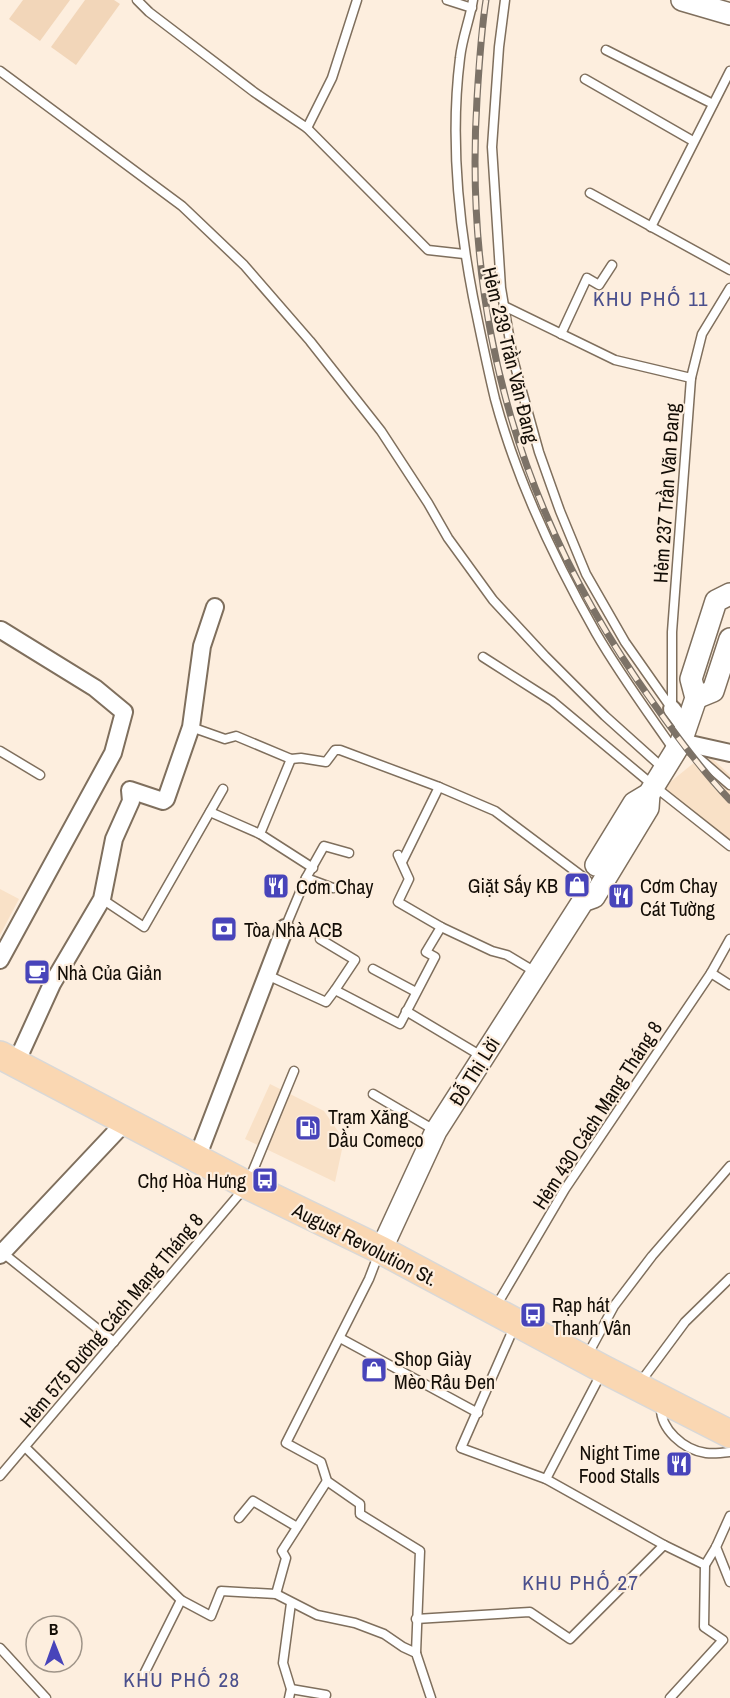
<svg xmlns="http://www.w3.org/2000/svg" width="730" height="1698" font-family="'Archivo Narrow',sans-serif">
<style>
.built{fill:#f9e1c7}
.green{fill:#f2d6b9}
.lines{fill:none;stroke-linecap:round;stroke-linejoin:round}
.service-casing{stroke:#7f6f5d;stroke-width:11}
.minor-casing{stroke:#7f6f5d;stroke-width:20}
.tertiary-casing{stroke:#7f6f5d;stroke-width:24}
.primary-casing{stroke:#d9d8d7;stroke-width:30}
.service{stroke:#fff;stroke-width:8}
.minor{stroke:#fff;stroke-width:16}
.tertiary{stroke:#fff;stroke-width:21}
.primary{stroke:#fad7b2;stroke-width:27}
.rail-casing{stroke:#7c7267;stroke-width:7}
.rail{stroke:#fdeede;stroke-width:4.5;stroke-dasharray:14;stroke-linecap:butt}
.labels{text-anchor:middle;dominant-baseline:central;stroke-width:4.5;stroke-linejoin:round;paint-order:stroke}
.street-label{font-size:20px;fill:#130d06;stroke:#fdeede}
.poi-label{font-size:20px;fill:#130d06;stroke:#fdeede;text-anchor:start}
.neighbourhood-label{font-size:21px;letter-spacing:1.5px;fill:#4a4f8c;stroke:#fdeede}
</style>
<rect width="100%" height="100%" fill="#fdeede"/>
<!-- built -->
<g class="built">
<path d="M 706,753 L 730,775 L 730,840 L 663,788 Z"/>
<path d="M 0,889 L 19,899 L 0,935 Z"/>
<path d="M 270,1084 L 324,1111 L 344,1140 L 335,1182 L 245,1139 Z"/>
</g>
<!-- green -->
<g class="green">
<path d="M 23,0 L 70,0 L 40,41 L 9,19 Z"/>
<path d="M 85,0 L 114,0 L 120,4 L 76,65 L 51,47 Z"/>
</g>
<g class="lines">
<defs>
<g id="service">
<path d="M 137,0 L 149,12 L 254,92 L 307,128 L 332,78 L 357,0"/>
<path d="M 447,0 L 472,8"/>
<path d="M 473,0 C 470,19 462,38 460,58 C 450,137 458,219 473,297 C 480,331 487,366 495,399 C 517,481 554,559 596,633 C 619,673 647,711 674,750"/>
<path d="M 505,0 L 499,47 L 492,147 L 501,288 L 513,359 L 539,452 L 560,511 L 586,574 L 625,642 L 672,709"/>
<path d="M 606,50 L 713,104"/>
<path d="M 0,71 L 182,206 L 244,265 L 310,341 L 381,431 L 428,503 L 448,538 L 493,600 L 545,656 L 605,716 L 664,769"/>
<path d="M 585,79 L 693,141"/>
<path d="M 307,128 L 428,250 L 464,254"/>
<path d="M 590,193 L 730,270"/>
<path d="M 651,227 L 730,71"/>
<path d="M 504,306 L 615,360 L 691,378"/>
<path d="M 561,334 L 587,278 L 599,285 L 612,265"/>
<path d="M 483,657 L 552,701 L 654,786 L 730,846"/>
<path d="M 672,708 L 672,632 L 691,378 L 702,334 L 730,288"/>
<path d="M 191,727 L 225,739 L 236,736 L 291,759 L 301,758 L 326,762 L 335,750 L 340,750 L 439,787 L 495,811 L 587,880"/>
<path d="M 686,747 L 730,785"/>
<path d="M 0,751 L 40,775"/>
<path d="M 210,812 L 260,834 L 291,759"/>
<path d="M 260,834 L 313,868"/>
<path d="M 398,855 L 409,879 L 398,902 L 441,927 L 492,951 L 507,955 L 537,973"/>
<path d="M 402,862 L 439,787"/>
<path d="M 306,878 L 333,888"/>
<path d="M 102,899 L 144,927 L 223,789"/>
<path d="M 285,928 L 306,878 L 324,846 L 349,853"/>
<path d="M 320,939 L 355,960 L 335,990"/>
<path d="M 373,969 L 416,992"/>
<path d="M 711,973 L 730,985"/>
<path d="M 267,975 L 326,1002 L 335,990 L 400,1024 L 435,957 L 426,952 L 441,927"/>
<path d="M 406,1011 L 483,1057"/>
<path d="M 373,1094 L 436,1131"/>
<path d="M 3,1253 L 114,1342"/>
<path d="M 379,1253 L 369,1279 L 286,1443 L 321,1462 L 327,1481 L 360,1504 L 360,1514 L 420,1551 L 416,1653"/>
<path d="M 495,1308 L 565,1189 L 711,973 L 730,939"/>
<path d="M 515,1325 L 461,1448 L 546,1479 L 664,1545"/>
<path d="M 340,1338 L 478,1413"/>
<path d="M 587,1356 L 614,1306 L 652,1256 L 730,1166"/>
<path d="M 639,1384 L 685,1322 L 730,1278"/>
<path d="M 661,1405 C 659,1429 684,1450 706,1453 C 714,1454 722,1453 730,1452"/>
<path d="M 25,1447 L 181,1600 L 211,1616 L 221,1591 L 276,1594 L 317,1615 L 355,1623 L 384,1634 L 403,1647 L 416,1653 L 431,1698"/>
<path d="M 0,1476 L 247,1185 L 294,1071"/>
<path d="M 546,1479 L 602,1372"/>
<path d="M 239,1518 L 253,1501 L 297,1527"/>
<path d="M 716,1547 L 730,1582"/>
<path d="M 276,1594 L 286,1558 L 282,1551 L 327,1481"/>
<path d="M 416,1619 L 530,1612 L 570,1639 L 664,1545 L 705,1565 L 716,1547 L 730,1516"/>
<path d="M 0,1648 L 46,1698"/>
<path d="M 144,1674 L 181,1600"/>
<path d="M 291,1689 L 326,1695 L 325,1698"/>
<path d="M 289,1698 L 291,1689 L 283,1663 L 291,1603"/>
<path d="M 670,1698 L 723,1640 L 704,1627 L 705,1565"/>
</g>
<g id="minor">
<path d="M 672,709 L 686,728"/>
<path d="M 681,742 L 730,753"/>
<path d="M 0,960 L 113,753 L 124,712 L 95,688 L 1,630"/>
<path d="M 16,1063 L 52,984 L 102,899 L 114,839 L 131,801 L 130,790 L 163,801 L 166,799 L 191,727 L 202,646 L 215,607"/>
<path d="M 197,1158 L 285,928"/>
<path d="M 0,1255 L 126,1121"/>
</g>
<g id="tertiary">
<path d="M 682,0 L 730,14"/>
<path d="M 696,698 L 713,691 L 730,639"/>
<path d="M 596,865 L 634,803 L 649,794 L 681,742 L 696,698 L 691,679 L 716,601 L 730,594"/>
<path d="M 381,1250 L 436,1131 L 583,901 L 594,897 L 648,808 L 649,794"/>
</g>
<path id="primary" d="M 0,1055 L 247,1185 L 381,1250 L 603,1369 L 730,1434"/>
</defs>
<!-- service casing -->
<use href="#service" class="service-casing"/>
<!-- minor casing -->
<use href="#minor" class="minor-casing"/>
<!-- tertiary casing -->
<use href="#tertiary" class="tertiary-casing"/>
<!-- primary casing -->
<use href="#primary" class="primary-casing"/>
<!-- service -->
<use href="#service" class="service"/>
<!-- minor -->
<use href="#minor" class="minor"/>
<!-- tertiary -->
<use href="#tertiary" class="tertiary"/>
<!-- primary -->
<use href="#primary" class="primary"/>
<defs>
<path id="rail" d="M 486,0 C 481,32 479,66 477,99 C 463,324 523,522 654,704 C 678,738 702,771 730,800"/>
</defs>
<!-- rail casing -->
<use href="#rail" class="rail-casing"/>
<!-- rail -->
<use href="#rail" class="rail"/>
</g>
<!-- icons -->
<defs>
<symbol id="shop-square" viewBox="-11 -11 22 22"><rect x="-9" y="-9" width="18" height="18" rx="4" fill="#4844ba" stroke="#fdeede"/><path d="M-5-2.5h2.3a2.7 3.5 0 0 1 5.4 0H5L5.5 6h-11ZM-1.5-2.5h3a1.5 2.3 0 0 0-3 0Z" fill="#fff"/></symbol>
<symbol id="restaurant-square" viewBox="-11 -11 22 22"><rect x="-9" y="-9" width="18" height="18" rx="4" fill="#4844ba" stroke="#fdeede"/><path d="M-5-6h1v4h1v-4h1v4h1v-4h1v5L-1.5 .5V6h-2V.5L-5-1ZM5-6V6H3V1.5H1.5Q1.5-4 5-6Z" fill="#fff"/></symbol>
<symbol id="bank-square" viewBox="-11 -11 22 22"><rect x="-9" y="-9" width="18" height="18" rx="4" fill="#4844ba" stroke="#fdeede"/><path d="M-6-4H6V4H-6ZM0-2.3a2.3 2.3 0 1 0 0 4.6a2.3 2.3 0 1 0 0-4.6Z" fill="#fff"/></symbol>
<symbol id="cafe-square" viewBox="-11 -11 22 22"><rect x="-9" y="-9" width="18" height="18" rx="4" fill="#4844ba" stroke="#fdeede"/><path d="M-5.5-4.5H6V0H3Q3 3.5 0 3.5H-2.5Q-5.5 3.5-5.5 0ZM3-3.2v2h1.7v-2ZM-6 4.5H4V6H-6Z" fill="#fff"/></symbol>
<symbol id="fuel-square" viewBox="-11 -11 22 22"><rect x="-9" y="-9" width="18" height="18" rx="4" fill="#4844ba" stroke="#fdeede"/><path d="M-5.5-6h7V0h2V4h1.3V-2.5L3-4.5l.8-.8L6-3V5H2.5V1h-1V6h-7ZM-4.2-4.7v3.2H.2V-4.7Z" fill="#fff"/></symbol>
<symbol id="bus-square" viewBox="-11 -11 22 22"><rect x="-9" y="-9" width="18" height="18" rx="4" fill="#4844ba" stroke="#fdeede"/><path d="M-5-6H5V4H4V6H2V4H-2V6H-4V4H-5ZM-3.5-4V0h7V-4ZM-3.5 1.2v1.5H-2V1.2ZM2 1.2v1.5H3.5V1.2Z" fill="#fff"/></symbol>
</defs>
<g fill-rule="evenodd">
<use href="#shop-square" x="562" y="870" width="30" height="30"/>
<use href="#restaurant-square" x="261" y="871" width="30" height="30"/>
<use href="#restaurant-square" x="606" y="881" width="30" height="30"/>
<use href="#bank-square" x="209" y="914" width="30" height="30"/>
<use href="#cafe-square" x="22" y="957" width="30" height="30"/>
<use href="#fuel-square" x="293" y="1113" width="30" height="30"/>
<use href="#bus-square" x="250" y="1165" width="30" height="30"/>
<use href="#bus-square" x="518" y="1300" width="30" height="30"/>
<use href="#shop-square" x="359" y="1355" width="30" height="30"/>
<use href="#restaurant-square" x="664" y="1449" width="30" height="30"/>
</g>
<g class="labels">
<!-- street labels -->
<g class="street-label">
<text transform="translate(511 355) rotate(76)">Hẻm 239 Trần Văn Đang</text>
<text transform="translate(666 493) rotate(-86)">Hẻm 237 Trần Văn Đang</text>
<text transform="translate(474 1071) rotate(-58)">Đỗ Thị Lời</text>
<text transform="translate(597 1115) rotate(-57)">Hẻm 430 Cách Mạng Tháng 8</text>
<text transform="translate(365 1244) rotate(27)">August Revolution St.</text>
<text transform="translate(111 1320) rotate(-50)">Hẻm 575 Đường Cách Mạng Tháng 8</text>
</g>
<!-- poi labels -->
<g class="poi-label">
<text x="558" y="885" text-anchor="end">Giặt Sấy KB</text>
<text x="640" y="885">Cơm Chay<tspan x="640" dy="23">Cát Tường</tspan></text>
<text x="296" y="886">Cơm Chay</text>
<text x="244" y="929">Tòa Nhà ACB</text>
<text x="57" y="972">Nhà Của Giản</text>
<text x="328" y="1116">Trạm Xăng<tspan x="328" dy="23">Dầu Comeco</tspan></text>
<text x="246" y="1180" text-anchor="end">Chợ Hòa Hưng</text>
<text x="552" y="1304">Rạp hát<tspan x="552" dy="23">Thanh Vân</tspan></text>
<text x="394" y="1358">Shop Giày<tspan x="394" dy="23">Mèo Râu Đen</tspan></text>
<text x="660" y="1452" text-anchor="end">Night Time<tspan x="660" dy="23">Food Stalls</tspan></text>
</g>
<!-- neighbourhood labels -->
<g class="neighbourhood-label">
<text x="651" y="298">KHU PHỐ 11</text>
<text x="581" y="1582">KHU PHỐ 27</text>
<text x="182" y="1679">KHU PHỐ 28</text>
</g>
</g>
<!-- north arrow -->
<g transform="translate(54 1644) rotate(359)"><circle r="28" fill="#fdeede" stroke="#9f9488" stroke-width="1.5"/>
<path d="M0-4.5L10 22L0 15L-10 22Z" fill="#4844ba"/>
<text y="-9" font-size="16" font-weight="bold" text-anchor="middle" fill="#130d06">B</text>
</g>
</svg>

- [What to do] Scan the lines above for the word "middle" and copy every one where it occurs.

- [Solved problem]
.labels{text-anchor:middle;dominant-baseline:central;stroke-width:4.5;stroke-linejoin:round;paint-order:stroke}
<text y="-9" font-size="16" font-weight="bold" text-anchor="middle" fill="#130d06">B</text>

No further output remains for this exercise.